`persistent_workers=True` for the DataLoader causes errors

Hello all,

I upgraded from PyTorch 1.6 to 1.7 today because I wanted to run some experiments with custom datasets and the new persistent_workers argument from the DataLoader class.

When I’m running my experiments, I keep getting errors from some internal files related to pinned memory.
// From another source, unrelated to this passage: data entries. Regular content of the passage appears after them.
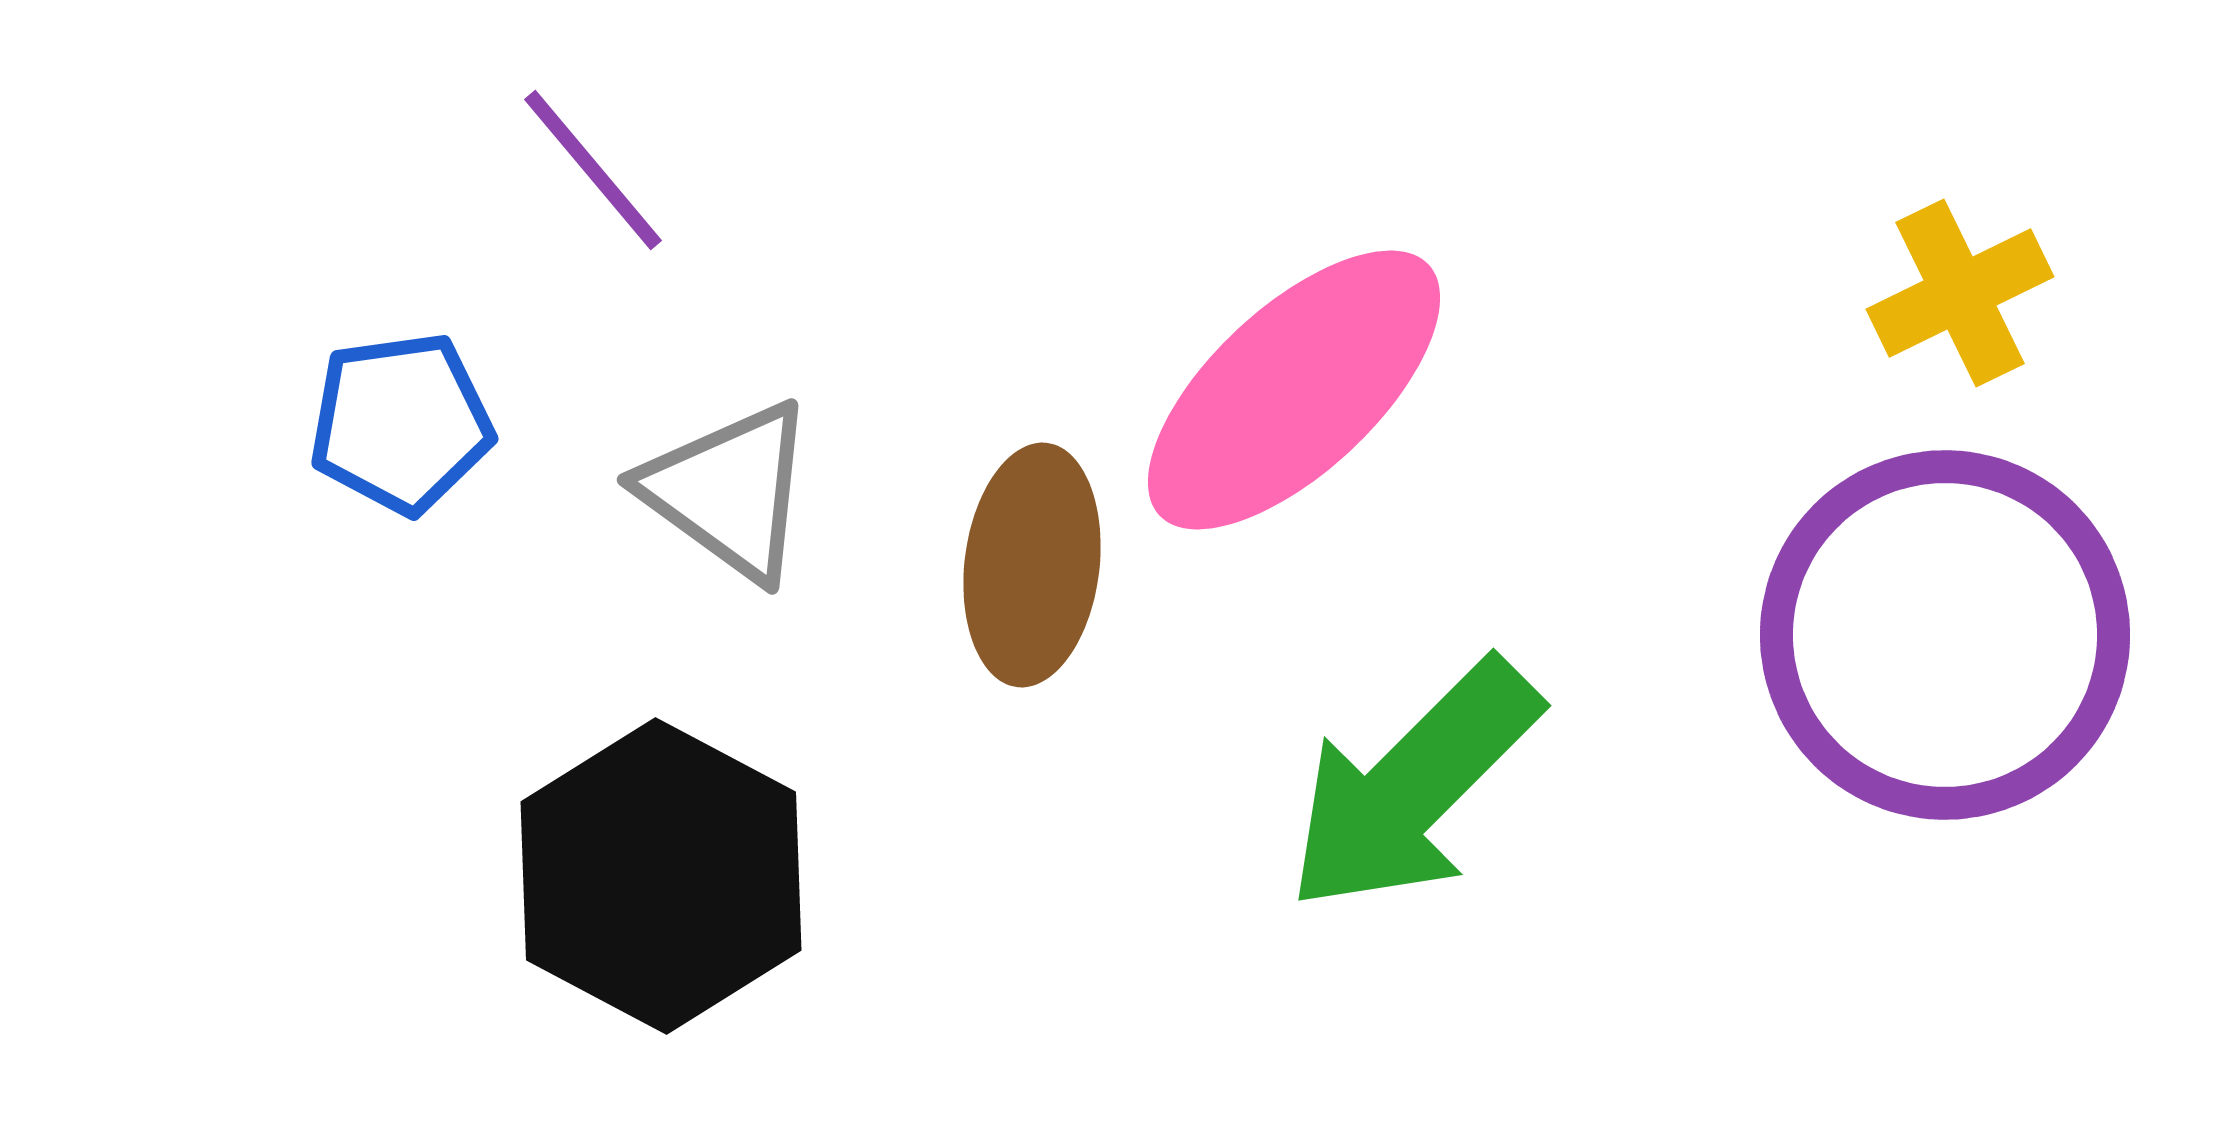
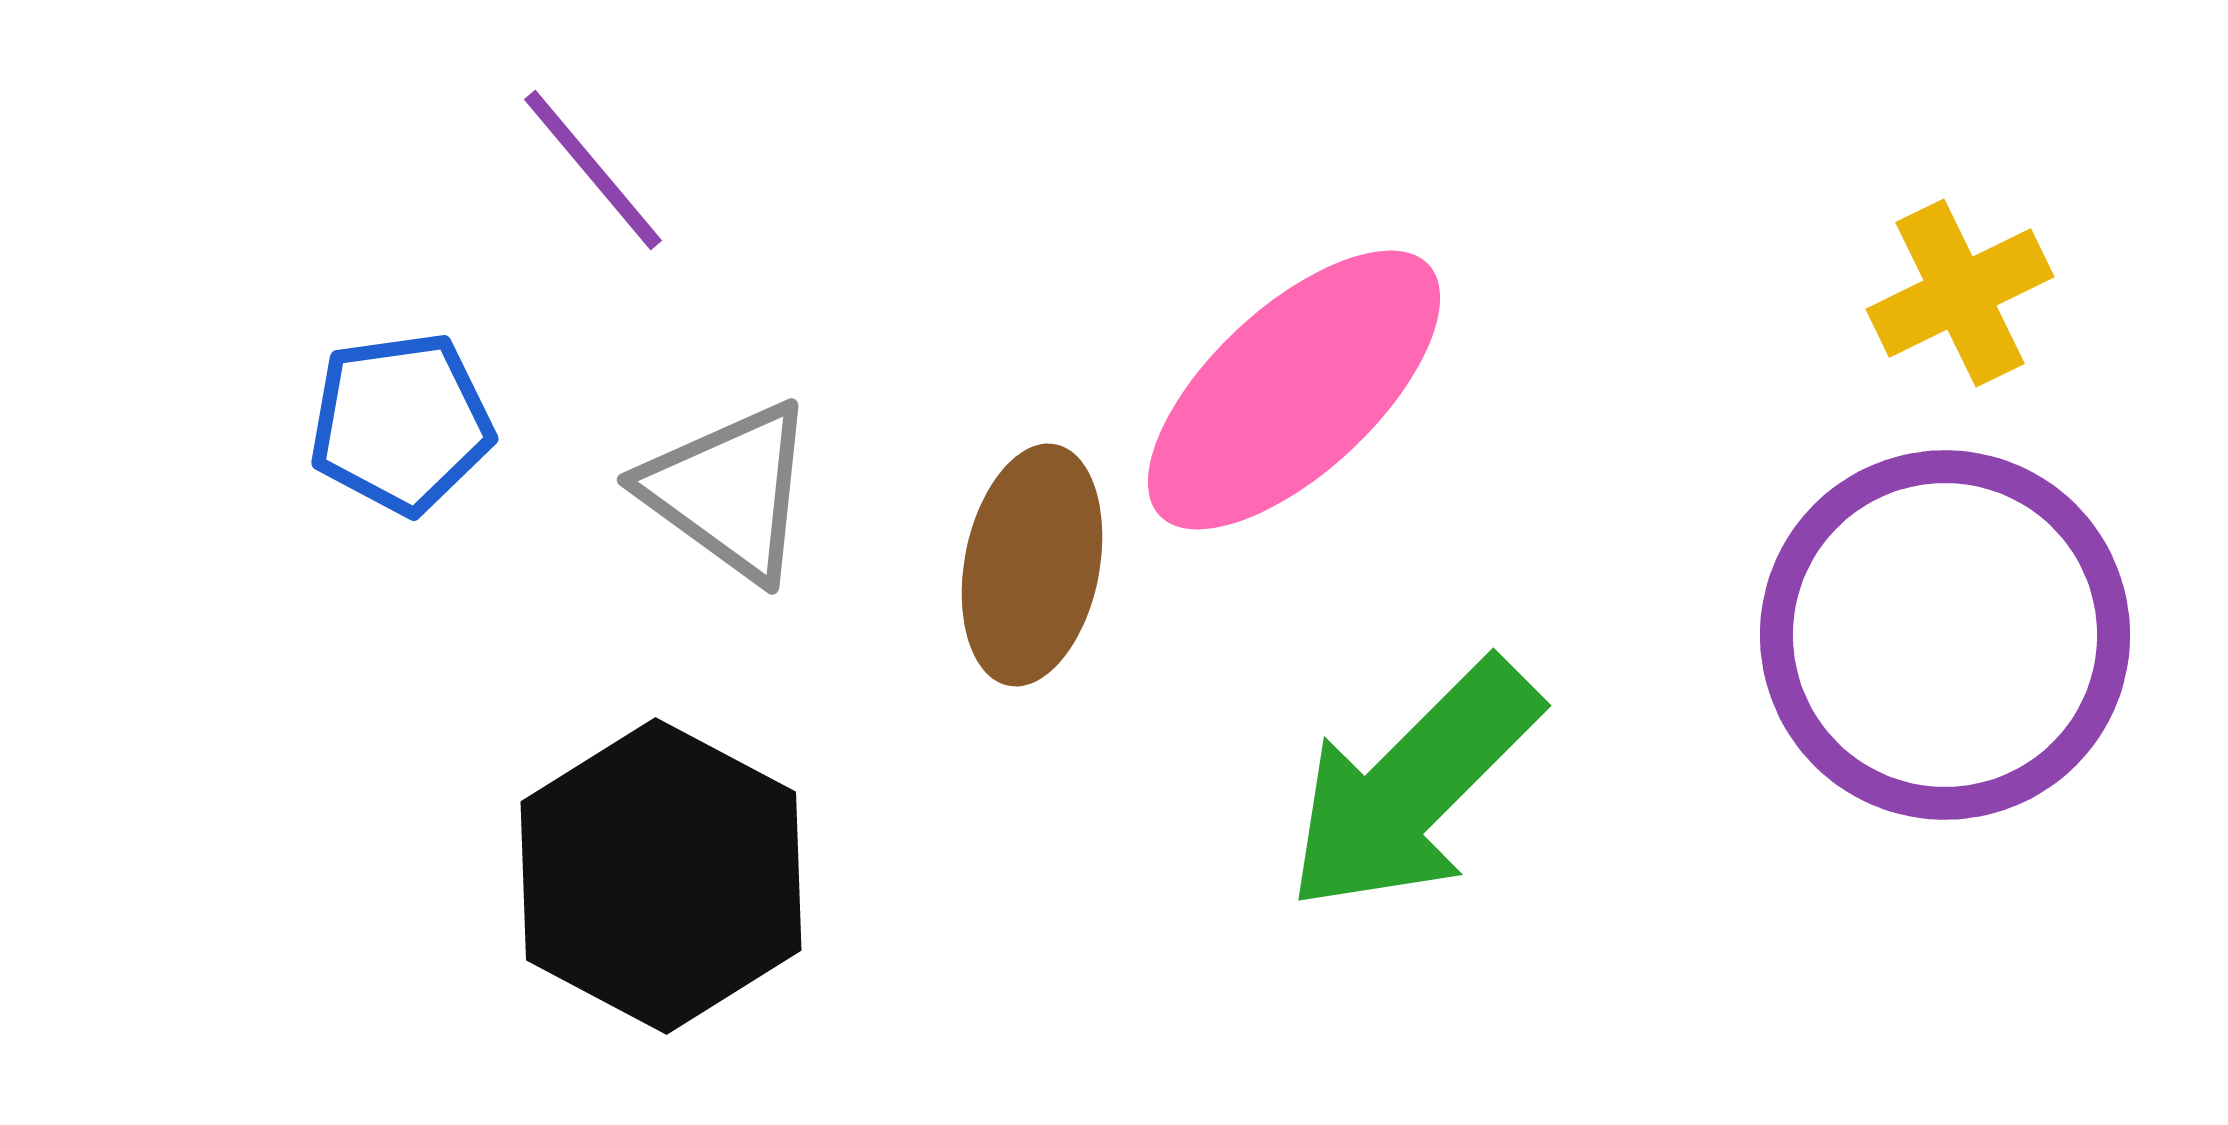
brown ellipse: rotated 4 degrees clockwise
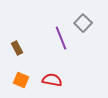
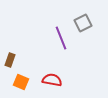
gray square: rotated 18 degrees clockwise
brown rectangle: moved 7 px left, 12 px down; rotated 48 degrees clockwise
orange square: moved 2 px down
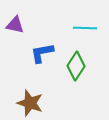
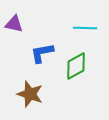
purple triangle: moved 1 px left, 1 px up
green diamond: rotated 28 degrees clockwise
brown star: moved 9 px up
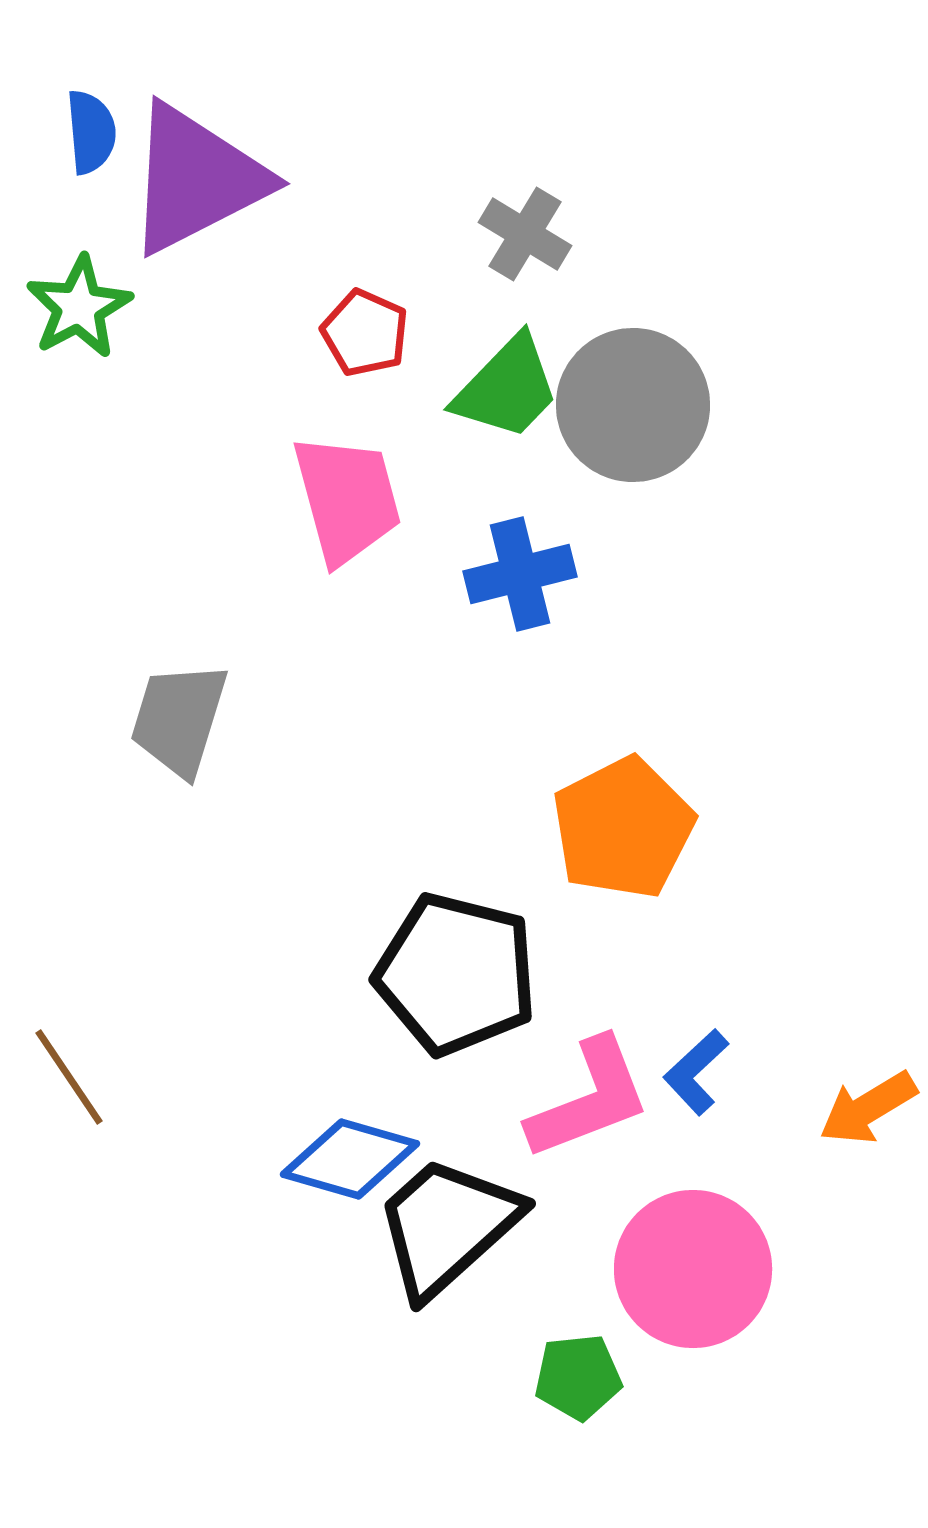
To make the issue reproducible, I also ran an experiment with the ResNet on ImageNet example from the PyTorch repo [1]. The only thing that I changed is that I fixed the number of classes to 200 because I am using a small subset of ImageNet for faster experimentation.

This is the error that I’m receiving:

Exception in thread Thread-1:
Traceback (most recent call last):
  File "/home/lbhm/miniconda3/envs/pt17/lib/python3.8/threading.py", line 932, in _bootstrap_inner
    self.run()
  File "/home/lbhm/miniconda3/envs/pt17/lib/python3.8/threading.py", line 870, in run
    self._target(*self._args, **self._kwargs)
  File "/home/lbhm/miniconda3/envs/pt17/lib/python3.8/site-packages/torch/utils/data/_utils/pin_memory.py", line 28, in _pin_memory_loop
    idx, data = r
ValueError: not enough values to unpack (expected 2, got 0)

Traceback (most recent call last):
  File "/home/lbhm/Projects/dl2-benchmark/dl2/pytorch/experiments/pytorch_test_raw.py", line 429, in <module>
    main()
  File "/home/lbhm/Projects/dl2-benchmark/dl2/pytorch/experiments/pytorch_test_raw.py", line 112, in main
    main_worker(args.gpu, ngpus_per_node, args)
  File "/home/lbhm/Projects/dl2-benchmark/dl2/pytorch/experiments/pytorch_test_raw.py", line 245, in main_worker
    train(train_loader, model, criterion, optimizer, epoch, args)
  File "/home/lbhm/Projects/dl2-benchmark/dl2/pytorch/experiments/pytorch_test_raw.py", line 280, in train
    for i, (images, target) in enumerate(train_loader):
  File "/home/lbhm/miniconda3/envs/pt17/lib/python3.8/site-packages/torch/utils/data/dataloader.py", line 349, in __iter__
    self._iterator._reset(self)
  File "/home/lbhm/miniconda3/envs/pt17/lib/python3.8/site-packages/torch/utils/data/dataloader.py", line 852, in _reset
    data = self._get_data()
  File "/home/lbhm/miniconda3/envs/pt17/lib/python3.8/site-packages/torch/utils/data/dataloader.py", line 1029, in _get_data
    raise RuntimeError('Pin memory thread exited unexpectedly')
RuntimeError: Pin memory thread exited unexpectedly

Process finished with exit code 1

I just stumbled upon the persistent_worker feature today when I thought about some ideas related to caching information in a custom dataset and couldn’t find any helpful leads so far. Did anyone experience this error before or has an idea where this could come from?

[1] examples/main.py at master · pytorch/examples · GitHub

Update: To verify that this error is specifically related to pinned memory, I also ran the script above with pin_mememory=False when creating the data loader and the error did not occur. So there seems to be an erroneous interaction between pin_memory=True and persistent_workers=True.

2 Likes

Has this been fixed? I am running into the same problem.

running into a similar problem!

Apparently it has been fixed in the nightly build a few days ago:

still running into a similar problem!

Which nightly version are you using and could you post the complete error message?